Haha, it's amusing that the history essays are one of the things you remember :)

Yes I think you can compile Scala and ScalaFX apps down to native binaries this way. Look at Gluon Substrate:

https://github.com/gluonhq/substrate

One of our customers is experimenting with shipping such apps with Conveyor. There's a discussion ongoing here:

https://github.com/hydraulic-software/conveyor/discussions/6...

We got a console hello world working, albeit the DX is a bit rough. You need some ugly config boilerplate and some additional Native Image json files. But, it works, at least enough to create a Mac package with the regular Conveyor feature set. There are some limits though. I think the WebView doesn't work when the app is natively compiled this way. There's also someone in our Discord who has been trying it with Compose apps.

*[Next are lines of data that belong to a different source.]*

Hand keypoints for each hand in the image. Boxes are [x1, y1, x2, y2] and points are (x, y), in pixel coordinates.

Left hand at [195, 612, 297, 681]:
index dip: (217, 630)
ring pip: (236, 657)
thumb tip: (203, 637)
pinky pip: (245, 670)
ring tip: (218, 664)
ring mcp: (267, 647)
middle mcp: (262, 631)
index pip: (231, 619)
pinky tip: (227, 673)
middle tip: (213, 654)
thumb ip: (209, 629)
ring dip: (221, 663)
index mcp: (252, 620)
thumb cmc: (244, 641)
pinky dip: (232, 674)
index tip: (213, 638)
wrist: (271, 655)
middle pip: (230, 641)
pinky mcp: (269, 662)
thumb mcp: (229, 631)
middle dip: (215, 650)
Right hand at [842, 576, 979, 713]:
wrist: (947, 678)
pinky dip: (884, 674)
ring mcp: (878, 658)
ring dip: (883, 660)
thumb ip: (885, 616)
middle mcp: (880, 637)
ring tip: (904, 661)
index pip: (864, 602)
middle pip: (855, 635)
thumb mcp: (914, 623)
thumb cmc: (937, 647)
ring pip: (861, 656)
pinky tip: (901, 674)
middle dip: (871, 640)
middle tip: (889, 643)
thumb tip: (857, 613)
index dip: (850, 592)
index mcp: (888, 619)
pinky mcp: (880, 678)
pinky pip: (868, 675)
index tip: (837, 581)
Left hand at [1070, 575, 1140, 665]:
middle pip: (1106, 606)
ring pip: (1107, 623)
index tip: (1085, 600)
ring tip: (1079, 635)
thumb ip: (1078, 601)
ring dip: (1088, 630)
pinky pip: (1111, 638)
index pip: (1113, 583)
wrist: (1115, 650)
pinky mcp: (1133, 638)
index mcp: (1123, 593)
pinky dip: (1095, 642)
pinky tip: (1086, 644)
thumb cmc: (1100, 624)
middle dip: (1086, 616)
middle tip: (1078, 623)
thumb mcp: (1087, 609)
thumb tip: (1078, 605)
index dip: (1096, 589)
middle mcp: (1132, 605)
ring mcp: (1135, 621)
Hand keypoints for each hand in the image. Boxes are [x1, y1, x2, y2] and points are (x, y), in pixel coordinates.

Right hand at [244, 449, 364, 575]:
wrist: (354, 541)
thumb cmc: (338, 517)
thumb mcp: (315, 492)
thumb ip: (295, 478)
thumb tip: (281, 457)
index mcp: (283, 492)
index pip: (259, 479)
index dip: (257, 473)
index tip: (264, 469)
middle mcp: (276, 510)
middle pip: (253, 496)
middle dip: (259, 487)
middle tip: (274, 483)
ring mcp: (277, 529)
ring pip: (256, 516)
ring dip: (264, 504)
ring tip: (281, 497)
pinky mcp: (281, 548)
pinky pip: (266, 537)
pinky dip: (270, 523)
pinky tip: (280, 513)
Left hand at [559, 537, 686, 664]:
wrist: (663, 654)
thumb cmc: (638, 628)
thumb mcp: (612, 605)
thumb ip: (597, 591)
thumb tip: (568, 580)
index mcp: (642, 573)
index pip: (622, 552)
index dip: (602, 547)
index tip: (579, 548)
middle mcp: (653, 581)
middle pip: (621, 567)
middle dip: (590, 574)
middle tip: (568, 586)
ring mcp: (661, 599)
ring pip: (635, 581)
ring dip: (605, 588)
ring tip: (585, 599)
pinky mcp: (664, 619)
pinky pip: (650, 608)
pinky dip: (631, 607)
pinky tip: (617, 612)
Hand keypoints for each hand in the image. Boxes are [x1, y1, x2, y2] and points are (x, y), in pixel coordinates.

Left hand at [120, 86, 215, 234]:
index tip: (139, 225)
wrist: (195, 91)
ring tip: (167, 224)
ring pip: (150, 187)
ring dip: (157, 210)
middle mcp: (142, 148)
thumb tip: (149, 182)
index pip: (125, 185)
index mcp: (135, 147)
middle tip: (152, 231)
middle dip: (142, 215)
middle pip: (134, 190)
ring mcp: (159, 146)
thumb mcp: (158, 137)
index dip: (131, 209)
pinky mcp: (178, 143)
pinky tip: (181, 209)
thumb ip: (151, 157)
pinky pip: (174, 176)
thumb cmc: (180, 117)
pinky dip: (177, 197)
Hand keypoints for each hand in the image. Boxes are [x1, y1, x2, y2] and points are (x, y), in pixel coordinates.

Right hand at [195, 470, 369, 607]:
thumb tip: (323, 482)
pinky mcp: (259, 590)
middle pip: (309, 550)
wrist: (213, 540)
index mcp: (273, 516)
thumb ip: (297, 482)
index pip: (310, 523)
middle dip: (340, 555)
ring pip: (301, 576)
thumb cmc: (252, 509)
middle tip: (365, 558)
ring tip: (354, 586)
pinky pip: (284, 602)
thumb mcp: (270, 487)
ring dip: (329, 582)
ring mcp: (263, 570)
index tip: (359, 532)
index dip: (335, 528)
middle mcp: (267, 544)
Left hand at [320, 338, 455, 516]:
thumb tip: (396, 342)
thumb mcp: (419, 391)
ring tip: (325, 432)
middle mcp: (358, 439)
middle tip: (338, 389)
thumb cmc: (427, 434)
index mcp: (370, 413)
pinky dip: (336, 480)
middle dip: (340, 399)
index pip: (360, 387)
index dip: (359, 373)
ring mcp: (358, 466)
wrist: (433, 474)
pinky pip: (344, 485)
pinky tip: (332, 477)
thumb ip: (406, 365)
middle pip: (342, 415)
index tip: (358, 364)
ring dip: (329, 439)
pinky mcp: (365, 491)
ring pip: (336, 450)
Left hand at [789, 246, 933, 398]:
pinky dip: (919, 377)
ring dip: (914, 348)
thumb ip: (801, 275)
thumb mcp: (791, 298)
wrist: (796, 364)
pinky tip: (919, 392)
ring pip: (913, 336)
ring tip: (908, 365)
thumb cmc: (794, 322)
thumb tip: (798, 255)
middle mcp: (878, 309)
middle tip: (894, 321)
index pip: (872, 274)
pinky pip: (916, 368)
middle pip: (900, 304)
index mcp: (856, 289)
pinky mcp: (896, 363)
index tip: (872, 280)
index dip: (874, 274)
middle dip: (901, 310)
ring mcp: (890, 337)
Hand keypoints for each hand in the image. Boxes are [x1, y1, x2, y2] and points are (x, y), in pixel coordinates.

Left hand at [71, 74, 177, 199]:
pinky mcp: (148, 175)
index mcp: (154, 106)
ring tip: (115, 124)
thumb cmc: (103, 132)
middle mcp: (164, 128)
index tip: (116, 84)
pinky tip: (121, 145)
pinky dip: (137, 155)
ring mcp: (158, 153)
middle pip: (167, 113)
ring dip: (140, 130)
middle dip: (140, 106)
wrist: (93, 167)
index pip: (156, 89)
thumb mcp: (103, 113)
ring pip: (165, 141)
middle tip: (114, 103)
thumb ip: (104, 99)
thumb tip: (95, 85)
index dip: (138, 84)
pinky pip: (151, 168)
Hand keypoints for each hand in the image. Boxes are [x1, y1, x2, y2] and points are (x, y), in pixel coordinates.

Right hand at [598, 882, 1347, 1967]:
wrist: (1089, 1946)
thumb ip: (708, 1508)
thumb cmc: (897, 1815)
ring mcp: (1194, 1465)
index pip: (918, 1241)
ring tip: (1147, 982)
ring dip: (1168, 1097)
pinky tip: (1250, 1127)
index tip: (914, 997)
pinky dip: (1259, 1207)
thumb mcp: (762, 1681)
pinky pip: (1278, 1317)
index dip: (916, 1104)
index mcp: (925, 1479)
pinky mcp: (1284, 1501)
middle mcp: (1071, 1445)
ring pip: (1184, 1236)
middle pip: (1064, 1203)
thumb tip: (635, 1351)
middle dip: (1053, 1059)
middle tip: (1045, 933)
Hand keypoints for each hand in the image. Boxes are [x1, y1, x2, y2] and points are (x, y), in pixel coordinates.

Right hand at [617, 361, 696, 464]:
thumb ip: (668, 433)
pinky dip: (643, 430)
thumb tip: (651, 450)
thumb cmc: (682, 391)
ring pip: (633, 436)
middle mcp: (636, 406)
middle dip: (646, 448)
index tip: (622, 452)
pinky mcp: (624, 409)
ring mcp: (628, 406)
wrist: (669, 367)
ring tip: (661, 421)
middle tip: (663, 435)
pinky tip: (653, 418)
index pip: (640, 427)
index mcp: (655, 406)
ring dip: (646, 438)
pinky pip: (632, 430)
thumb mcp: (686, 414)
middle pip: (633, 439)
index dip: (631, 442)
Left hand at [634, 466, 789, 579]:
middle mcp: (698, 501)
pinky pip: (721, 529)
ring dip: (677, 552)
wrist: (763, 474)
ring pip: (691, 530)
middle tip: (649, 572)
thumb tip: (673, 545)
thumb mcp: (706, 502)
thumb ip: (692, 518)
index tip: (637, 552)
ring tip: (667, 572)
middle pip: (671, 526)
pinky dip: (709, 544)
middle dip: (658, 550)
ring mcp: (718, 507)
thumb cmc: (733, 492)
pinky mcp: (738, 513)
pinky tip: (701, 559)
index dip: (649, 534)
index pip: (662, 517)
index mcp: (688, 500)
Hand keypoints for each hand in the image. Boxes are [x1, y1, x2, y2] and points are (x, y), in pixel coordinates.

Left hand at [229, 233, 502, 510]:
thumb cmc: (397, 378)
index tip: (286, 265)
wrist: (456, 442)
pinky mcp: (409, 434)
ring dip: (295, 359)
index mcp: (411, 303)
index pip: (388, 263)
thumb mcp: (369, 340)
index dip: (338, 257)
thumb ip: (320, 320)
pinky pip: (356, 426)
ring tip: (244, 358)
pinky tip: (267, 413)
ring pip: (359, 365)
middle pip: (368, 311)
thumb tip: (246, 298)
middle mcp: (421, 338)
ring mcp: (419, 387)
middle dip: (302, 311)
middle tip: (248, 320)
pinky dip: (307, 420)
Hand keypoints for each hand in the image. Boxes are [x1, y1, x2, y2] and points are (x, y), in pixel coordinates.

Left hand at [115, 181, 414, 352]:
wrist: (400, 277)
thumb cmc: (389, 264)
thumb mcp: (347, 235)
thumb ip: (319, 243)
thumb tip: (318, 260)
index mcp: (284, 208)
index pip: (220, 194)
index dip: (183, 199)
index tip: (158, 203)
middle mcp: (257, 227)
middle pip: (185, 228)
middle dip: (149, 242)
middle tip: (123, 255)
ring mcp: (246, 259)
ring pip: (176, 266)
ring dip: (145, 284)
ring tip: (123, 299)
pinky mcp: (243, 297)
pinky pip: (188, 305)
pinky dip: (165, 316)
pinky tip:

If it all starts working well it could be quite interesting for desktop app development, as suddenly you could use high level languages and portable UI toolkits but with the sort of startup time, performance and memory usage you'd expect from native apps (modulo binary size which is still quite large). If you want to use HTML as the UI then you can use the Chromium Embedding Framework, which would give you an Electron-like experience but with many more available languages:

https://hydraulic.dev/blog/13-deploying-apps-with-jcef.html

For a Slack competitor like Linen it would make more sense to use web UI because of the video calling/WebRTC stuff. OTOH if you don't care about that, it'd be (imo) easier and more direct to not use HTML. Proper GUI toolkits give you a lot of stuff out of the box like virtualized list views which HTML still doesn't; useful for scrolling over huge datasets like chat logs.

I've been using JVM GUI for years for various tasks. It was appropriate for Bitcoin tasks because it's immune to injection attacks, because you can run everything locally with P2P protocols like the original Bitcoin app did, it's portable etc. Also I learned GUI programming decades ago and find classical UI toolkit concepts like VBox, HBox, StackPane, TableView etc more intuitive than HTML.